**GIVEN EXERCISE**
Swap "readable" for "legible" wherever it occurs in the records below. Write out the records again with every other word unchanged.

* start DATA EXTRACT *

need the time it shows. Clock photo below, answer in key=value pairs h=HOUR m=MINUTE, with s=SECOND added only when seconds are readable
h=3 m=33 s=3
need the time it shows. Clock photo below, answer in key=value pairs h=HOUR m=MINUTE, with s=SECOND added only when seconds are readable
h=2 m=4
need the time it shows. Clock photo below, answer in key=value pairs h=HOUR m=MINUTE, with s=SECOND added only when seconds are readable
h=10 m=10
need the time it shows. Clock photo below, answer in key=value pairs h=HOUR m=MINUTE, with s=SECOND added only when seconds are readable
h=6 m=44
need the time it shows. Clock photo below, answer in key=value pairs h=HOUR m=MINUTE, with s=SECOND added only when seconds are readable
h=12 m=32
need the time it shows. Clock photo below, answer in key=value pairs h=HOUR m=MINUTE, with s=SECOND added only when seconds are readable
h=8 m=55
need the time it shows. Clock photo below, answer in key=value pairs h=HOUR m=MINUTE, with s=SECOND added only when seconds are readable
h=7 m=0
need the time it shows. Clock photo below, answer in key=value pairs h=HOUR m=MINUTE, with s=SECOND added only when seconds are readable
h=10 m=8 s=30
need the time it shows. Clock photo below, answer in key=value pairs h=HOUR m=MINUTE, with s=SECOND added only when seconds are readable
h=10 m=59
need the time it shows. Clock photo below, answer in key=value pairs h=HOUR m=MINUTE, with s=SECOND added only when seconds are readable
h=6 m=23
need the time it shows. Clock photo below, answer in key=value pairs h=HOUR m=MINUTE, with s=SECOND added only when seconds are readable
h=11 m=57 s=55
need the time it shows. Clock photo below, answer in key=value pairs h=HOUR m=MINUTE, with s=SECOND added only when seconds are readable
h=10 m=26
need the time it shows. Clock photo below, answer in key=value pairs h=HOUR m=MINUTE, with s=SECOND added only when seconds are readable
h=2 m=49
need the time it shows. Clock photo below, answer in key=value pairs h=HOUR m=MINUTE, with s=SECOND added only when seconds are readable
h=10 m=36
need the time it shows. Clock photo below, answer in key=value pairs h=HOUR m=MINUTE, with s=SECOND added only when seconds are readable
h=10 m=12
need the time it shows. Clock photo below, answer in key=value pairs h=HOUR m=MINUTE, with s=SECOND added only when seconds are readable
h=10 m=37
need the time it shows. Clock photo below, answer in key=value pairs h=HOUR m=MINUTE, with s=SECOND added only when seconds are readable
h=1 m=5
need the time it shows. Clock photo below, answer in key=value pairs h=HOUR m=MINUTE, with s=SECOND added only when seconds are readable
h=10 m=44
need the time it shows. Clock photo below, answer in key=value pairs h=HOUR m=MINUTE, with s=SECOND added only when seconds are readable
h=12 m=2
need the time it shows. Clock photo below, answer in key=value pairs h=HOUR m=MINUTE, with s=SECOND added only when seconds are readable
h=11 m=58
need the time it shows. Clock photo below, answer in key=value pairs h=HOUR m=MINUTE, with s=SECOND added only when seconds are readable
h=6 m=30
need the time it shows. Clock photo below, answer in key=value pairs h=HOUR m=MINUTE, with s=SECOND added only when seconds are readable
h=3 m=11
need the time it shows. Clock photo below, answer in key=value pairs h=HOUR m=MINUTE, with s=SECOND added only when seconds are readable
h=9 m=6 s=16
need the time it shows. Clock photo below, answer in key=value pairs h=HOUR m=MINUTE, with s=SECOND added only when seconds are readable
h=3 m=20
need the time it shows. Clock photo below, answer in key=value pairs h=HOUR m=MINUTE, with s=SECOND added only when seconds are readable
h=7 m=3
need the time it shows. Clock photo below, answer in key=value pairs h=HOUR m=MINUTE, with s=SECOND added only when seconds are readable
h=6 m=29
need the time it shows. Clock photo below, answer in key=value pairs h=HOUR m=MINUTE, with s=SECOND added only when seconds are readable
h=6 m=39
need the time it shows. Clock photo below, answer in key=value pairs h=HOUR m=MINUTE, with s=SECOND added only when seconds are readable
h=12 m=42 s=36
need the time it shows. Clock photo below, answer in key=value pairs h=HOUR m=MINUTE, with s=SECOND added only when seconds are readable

* end DATA EXTRACT *

**PROBLEM SOLUTION**
need the time it shows. Clock photo below, answer in key=value pairs h=HOUR m=MINUTE, with s=SECOND added only when seconds are legible
h=3 m=33 s=3
need the time it shows. Clock photo below, answer in key=value pairs h=HOUR m=MINUTE, with s=SECOND added only when seconds are legible
h=2 m=4
need the time it shows. Clock photo below, answer in key=value pairs h=HOUR m=MINUTE, with s=SECOND added only when seconds are legible
h=10 m=10
need the time it shows. Clock photo below, answer in key=value pairs h=HOUR m=MINUTE, with s=SECOND added only when seconds are legible
h=6 m=44
need the time it shows. Clock photo below, answer in key=value pairs h=HOUR m=MINUTE, with s=SECOND added only when seconds are legible
h=12 m=32
need the time it shows. Clock photo below, answer in key=value pairs h=HOUR m=MINUTE, with s=SECOND added only when seconds are legible
h=8 m=55
need the time it shows. Clock photo below, answer in key=value pairs h=HOUR m=MINUTE, with s=SECOND added only when seconds are legible
h=7 m=0
need the time it shows. Clock photo below, answer in key=value pairs h=HOUR m=MINUTE, with s=SECOND added only when seconds are legible
h=10 m=8 s=30
need the time it shows. Clock photo below, answer in key=value pairs h=HOUR m=MINUTE, with s=SECOND added only when seconds are legible
h=10 m=59
need the time it shows. Clock photo below, answer in key=value pairs h=HOUR m=MINUTE, with s=SECOND added only when seconds are legible
h=6 m=23
need the time it shows. Clock photo below, answer in key=value pairs h=HOUR m=MINUTE, with s=SECOND added only when seconds are legible
h=11 m=57 s=55
need the time it shows. Clock photo below, answer in key=value pairs h=HOUR m=MINUTE, with s=SECOND added only when seconds are legible
h=10 m=26
need the time it shows. Clock photo below, answer in key=value pairs h=HOUR m=MINUTE, with s=SECOND added only when seconds are legible
h=2 m=49
need the time it shows. Clock photo below, answer in key=value pairs h=HOUR m=MINUTE, with s=SECOND added only when seconds are legible
h=10 m=36
need the time it shows. Clock photo below, answer in key=value pairs h=HOUR m=MINUTE, with s=SECOND added only when seconds are legible
h=10 m=12
need the time it shows. Clock photo below, answer in key=value pairs h=HOUR m=MINUTE, with s=SECOND added only when seconds are legible
h=10 m=37
need the time it shows. Clock photo below, answer in key=value pairs h=HOUR m=MINUTE, with s=SECOND added only when seconds are legible
h=1 m=5
need the time it shows. Clock photo below, answer in key=value pairs h=HOUR m=MINUTE, with s=SECOND added only when seconds are legible
h=10 m=44
need the time it shows. Clock photo below, answer in key=value pairs h=HOUR m=MINUTE, with s=SECOND added only when seconds are legible
h=12 m=2
need the time it shows. Clock photo below, answer in key=value pairs h=HOUR m=MINUTE, with s=SECOND added only when seconds are legible
h=11 m=58
need the time it shows. Clock photo below, answer in key=value pairs h=HOUR m=MINUTE, with s=SECOND added only when seconds are legible
h=6 m=30
need the time it shows. Clock photo below, answer in key=value pairs h=HOUR m=MINUTE, with s=SECOND added only when seconds are legible
h=3 m=11
need the time it shows. Clock photo below, answer in key=value pairs h=HOUR m=MINUTE, with s=SECOND added only when seconds are legible
h=9 m=6 s=16
need the time it shows. Clock photo below, answer in key=value pairs h=HOUR m=MINUTE, with s=SECOND added only when seconds are legible
h=3 m=20
need the time it shows. Clock photo below, answer in key=value pairs h=HOUR m=MINUTE, with s=SECOND added only when seconds are legible
h=7 m=3
need the time it shows. Clock photo below, answer in key=value pairs h=HOUR m=MINUTE, with s=SECOND added only when seconds are legible
h=6 m=29
need the time it shows. Clock photo below, answer in key=value pairs h=HOUR m=MINUTE, with s=SECOND added only when seconds are legible
h=6 m=39
need the time it shows. Clock photo below, answer in key=value pairs h=HOUR m=MINUTE, with s=SECOND added only when seconds are legible
h=12 m=42 s=36
need the time it shows. Clock photo below, answer in key=value pairs h=HOUR m=MINUTE, with s=SECOND added only when seconds are legible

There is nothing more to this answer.